Ken Salazar recently mounted a lame defense of Obama’s war on small, independent oil producers in an address to the American Petroleum Institute’s (API) board of directors (as reported in Salazar sees role for industry in developing full U.S. energy strategy from the Oil & Gas Journal, March, 2009).

“Yes, this administration is changing how things have been done before. [It’s] restoring honesty and fiscal responsibility to the budget, making hard choices [and] seeing where we can get a better deal for the American taxpayer. But this is not, as some have suggested, a war on the oil and gas industry,” he said…

[more mush in this vein]

“This year, we will hold over 40 onshore federal oil and gas lease sales. Through the Bureau of Land Management, we have already held seven oil and gas lease sales in the last seven weeks. The 830 leases we have offered cover almost 1.2 million acres in the West. The 326 leases that sold generated $32 million in revenue for American taxpayers,” Salazar said…

[thanks so much]

But America’s oil and gas supplies are not endless, and the country consumes 25% of the world’s oil while sitting atop 3% of its reserves, he continued. “We rely on imports. And more and more, the readily recoverable oil and gas reserves of our planet are under the control of nationalized oil companies… “Our dependence on foreign oil is as much a dependence on the countries that directly supply our oil as it is a dependence on the markets and forces that can, in a six-month period, drive oil up to $147/bbl and then down to $45/bbl. It is a dependence on our military to keep oil flowing through the Strait of Hormuz. And it is a dependence on carbon that, for the sake of our planet, we cannot sustain,” Salazar said.

[more motherhood & apple pie]

Salazar made no mention of the proposed tax changes in his remarks to the API. I wonder how our dependence on foreign oil and the dangers of climate change will be fixed by shutting down stripper well operators without providing plausible fuel or transportation substitutes for that oil.

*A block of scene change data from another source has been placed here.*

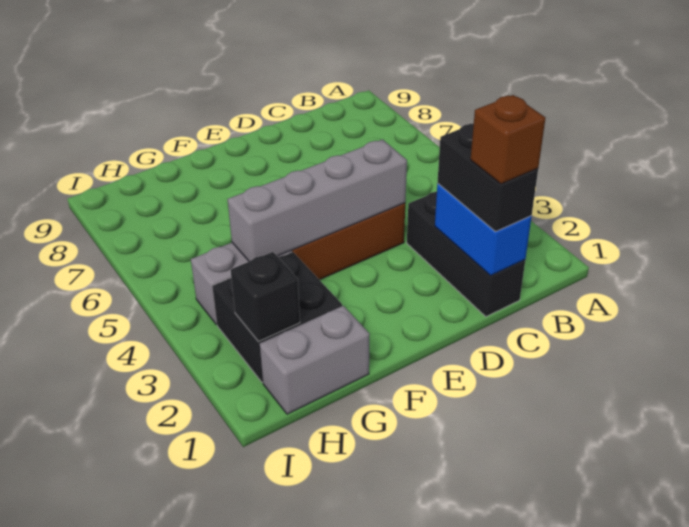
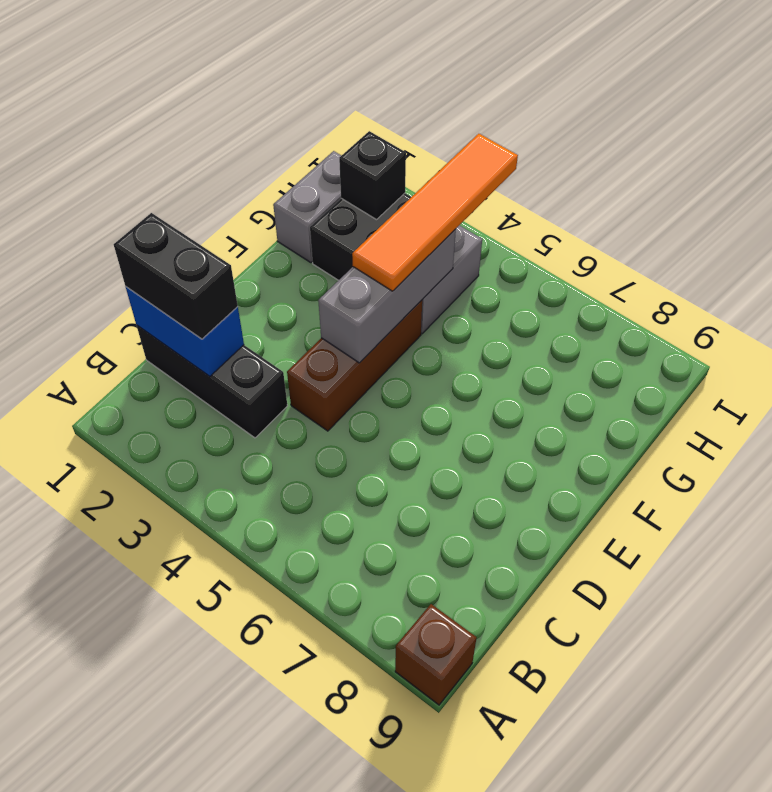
brown 1x1 brick [471,95,545,184] -> brown 1x1 brick moved to [395,604,477,705]
grey 1x4 brick [227,139,407,262] -> grey 1x3 brick [318,229,456,363]
none -> orange 1x4 tile [352,134,518,291]

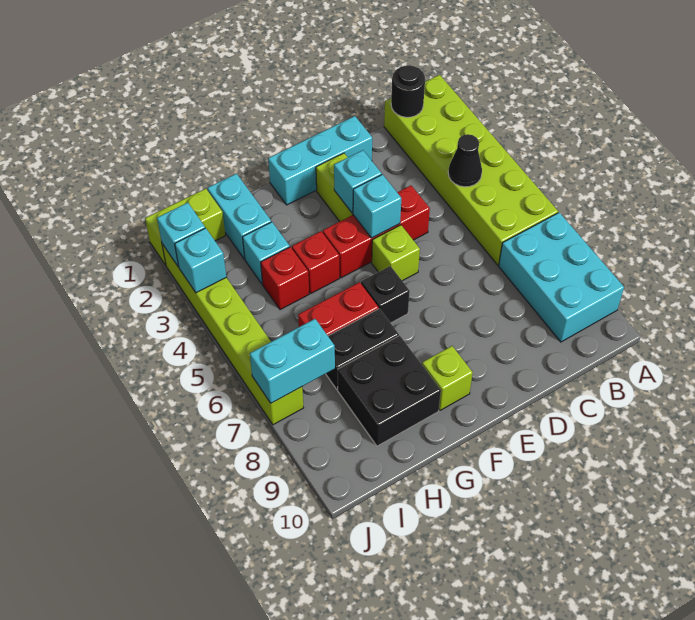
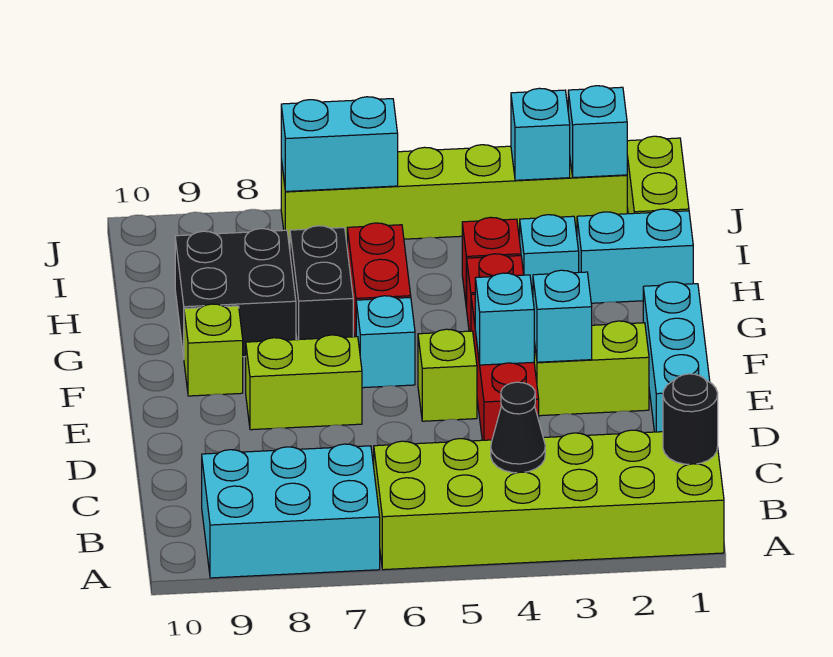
none -> lime 1x2 brick [246,335,362,430]
black 1x1 brick [361,266,410,323] -> cyan 1x1 brick [356,296,415,388]
cyan 1x2 brick [250,319,335,403] -> cyan 1x2 brick turned to [281,97,398,191]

I wonder if we are supposed to feel grateful that the Interior department is still selling oil & gas leases on public lands or offshore, sales that were prepared years in advance.

I should also note that the largest oil companies (like ExxonMobil, Shell, Devon, etc.) stand to benefit the most from any price increases that come at the expense of stripper well operators. Why is it politically expedient for the Obama administration to step on the little people while mostly letting the big boys off the hook?

Americans are energy illiterate, there’s no doubt about it. But energy is a very complex, hard problem, so we elect politicians we trust to appoint experts that will come up with the best possible solutions to the very deep energy hole we find ourselves in. If those experts are clueless, then we are in big trouble. The United States has always lacked a coherent energy policy. Jimmie Carter tried to get one going, but Ronald Reagan took care of that. What followed was nearly 30 years of profligate energy consumption without a thought to tomorrow’s needs. The United States still lacks a coherent energy policy as we enter the Obama Era.